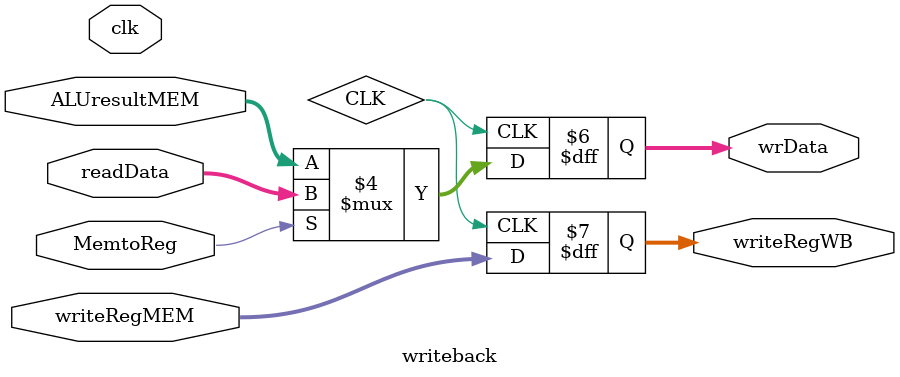
<source format=v>


module writeback(
 input clk,

 input [31:0] readData,
 input [31:0] ALUresultMEM,
 input MemtoReg,
 input [4:0] writeRegMEM,

 output reg [31:0] wrData,
 output reg [4:0] writeRegWB
 ); 

 initial
 begin
  wrData <= 32'b0;
  writeRegWB <= 5'b1;
 end

 always @(posedge CLK)
 begin
  if(MemtoReg)
  begin
   wrData <= readData;
  end
  else
  begin
   wrData <= ALUresultMEM;
  end
  writeRegWB <= writeRegMEM;
 end
    
endmodule

</source>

What this task involves.
Using the listing above, list every line in which the string "writeRegWB" occurs.

Exercise solution.
 output reg [4:0] writeRegWB
  writeRegWB <= 5'b1;
  writeRegWB <= writeRegMEM;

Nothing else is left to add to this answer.